Dennis, who has nursed his horse patiently since acquiring him in Ireland as a four-year-old, nominated the Welsh National next month as his next target. He said: "All being well, he'll go to Chepstow. As far as a race like the Gold Cup is concerned, we'll have to wait and see. Perhaps if the ground was soft, we might consider it. But it would be a big step up in class to take on the best at level weights. I haven't abused Coome Hill yet, and I don't intend to start now."

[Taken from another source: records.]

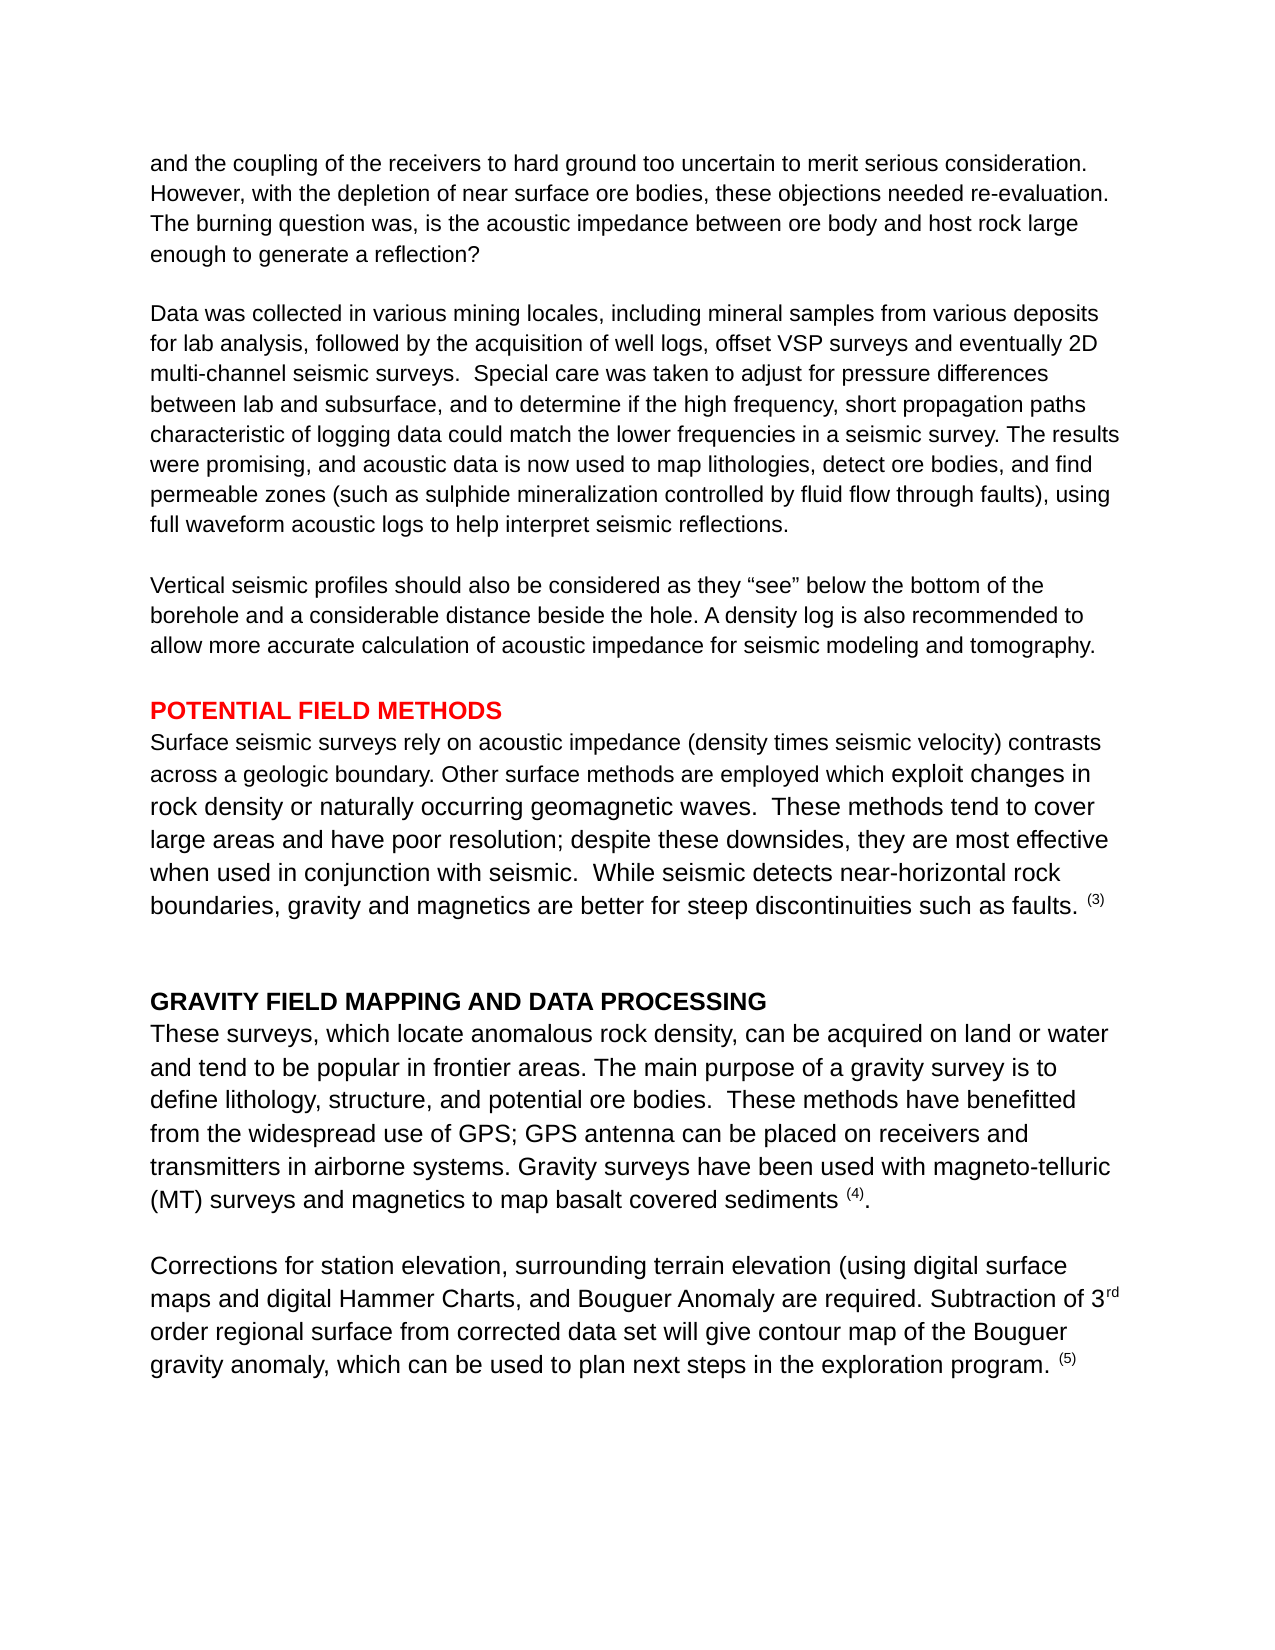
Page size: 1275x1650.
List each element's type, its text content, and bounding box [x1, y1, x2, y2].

text Data was collected in various mining locales, including mineral samples from various deposits for lab analysis, followed by the acquisition of well logs, offset VSP surveys and eventually 2D multi-channel seismic surveys. Special care was taken to adjust for pressure differences between lab and subsurface, and to determine if the high frequency, short propagation paths characteristic of logging data could match the lower frequencies in a seismic survey. The results were promising, and acoustic data is now used to map lithologies, detect ore bodies, and find permeable zones (such as sulphide mineralization controlled by fluid flow through faults), using full waveform acoustic logs to help interpret seismic reflections. Vertical seismic profiles should also be considered as they “see” below the bottom of the borehole and a considerable distance beside the hole. A density log is also recommended to allow more accurate calculation of acoustic impedance for seismic modeling and tomography. POTENTIAL FIELD METHODS Surface seismic surveys rely on acoustic impedance (density times seismic velocity) contrasts across a geologic boundary. Other surface methods are employed which exploit changes in rock density or naturally occurring geomagnetic waves. These methods tend to cover large areas and have poor resolution; despite these downsides, they are most effective when used in conjunction with seismic. While seismic detects near-horizontal rock boundaries, gravity and magnetics are better for steep discontinuities such as faults. (3) [150, 300, 1125, 920]
text Gravity Field Mapping and DATA Processing These surveys, which locate anomalous rock density, can be acquired on land or water and tend to be popular in frontier areas. The main purpose of a gravity survey is to define lithology, structure, and potential ore bodies. These methods have benefitted from the widespread use of GPS; GPS antenna can be placed on receivers and transmitters in airborne systems. Gravity surveys have been used with magneto-telluric (MT) surveys and magnetics to map basalt covered sediments (4). [150, 953, 1125, 1213]
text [150, 150, 1125, 267]
text Corrections for station elevation, surrounding terrain elevation (using digital surface maps and digital Hammer Charts, and Bouguer Anomaly are required. Subtraction of 3rd order regional surface from corrected data set will give contour map of the Bouguer gravity anomaly, which can be used to plan next steps in the exploration program. (5) [150, 1218, 1125, 1378]
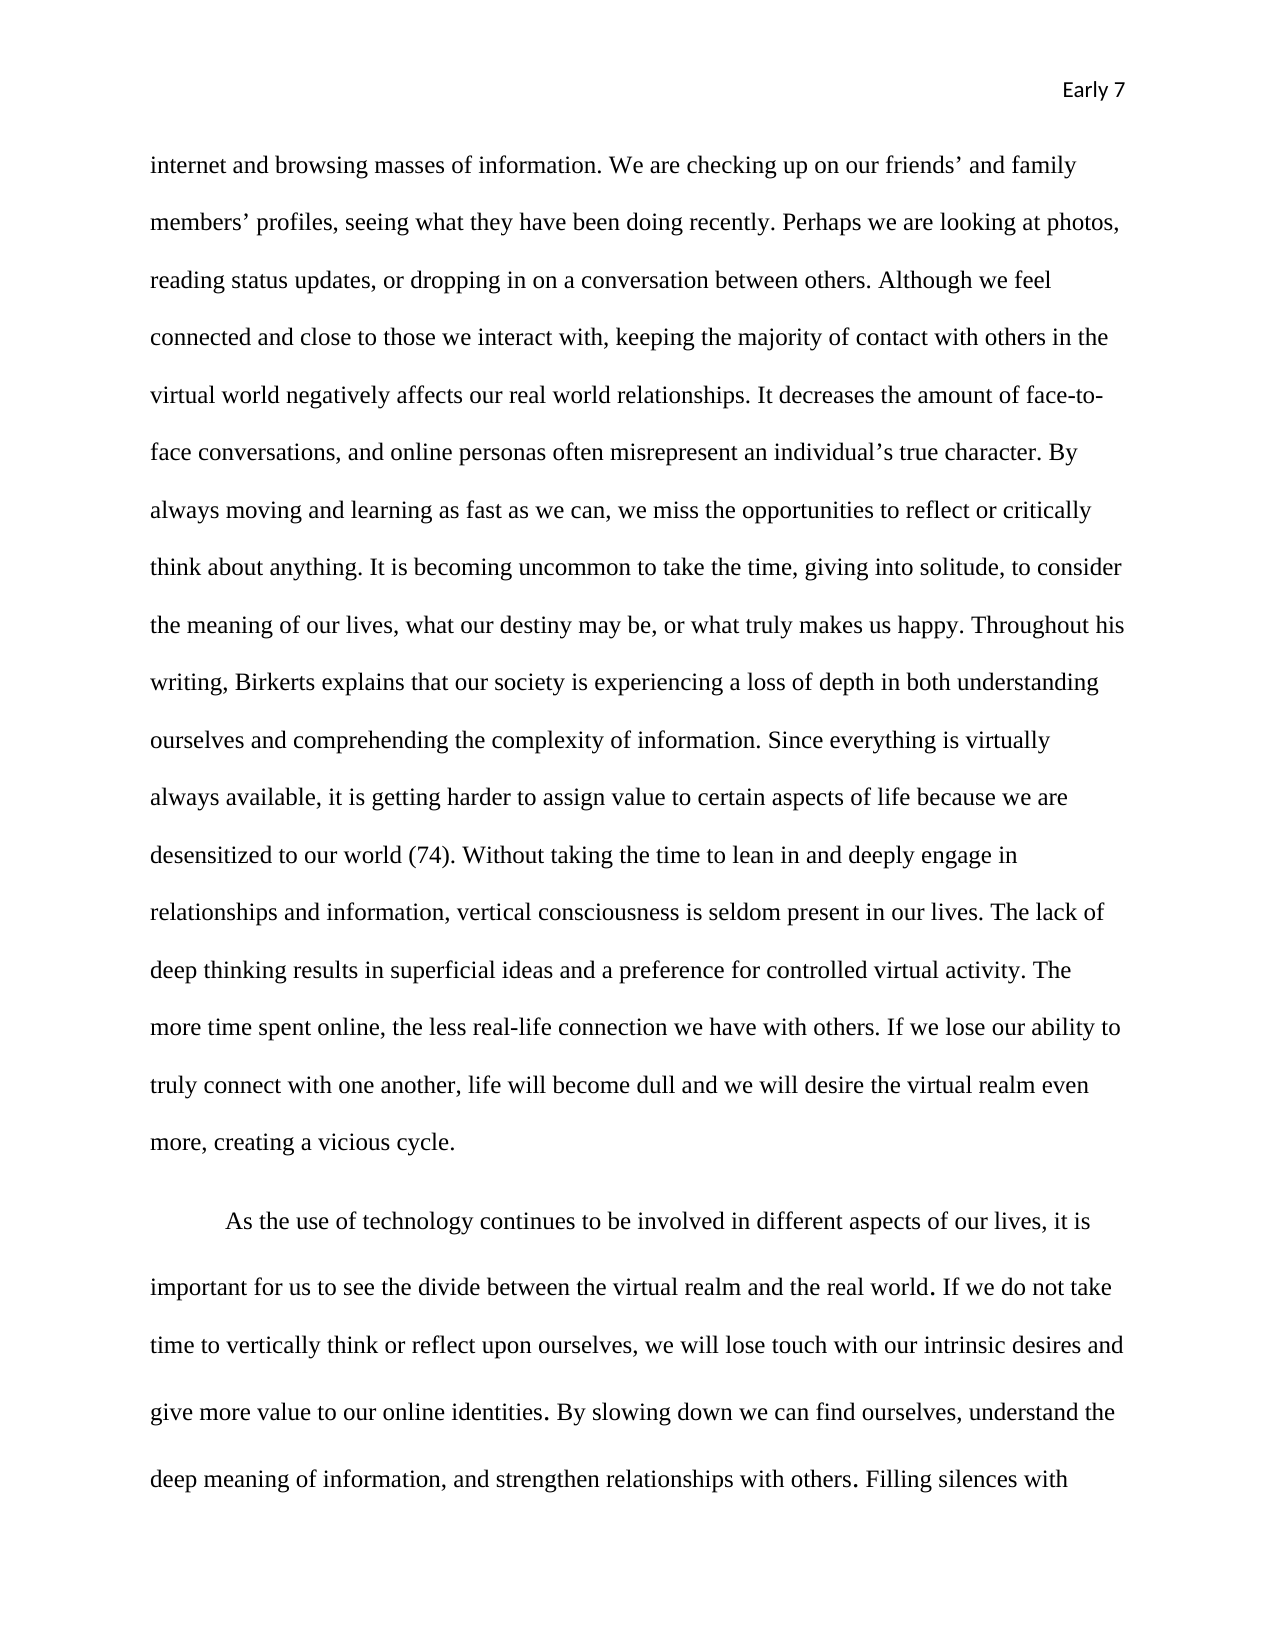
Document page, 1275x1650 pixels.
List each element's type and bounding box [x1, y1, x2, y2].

text [150, 1206, 1125, 1493]
text [150, 150, 1125, 1156]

Dennis, who has 100 head of cattle, 100 ewes and an expanse of cereals on his 400 acres near Bude, has 70 point-to-point wins to his credit, and rides Coome Hill daily. But he is no yokel with mud on his boots, and looked decidedly dapper as he received congratulations from the Queen Mother yesterday. He said: "He's an extraordinary horse. He never sparkles at home, never tells us anything, and is so laid back a baby could ride him. But on the racecourse, he's different, and he never ceases to surprise me. We always hoped he would one day tell us just how good he was, and today he has, in a big way."
Alderbrook's absence from the Fighting Fifth Limited Handicap Hurdle at Newcastle, because the ground was deemed too firm, robbed the race of much of its interest, but there was much to like about the way Space Trucker outpaced Castle Sweep and Dato Star. Space Trucker is now 14-1 for the Champion Hurdle. More light will be shed on the Champion at Fairyhouse today, where Large Action makes his return on a card that also features Danoli, Doran's Pride and See More Business in a novice chasing showdown.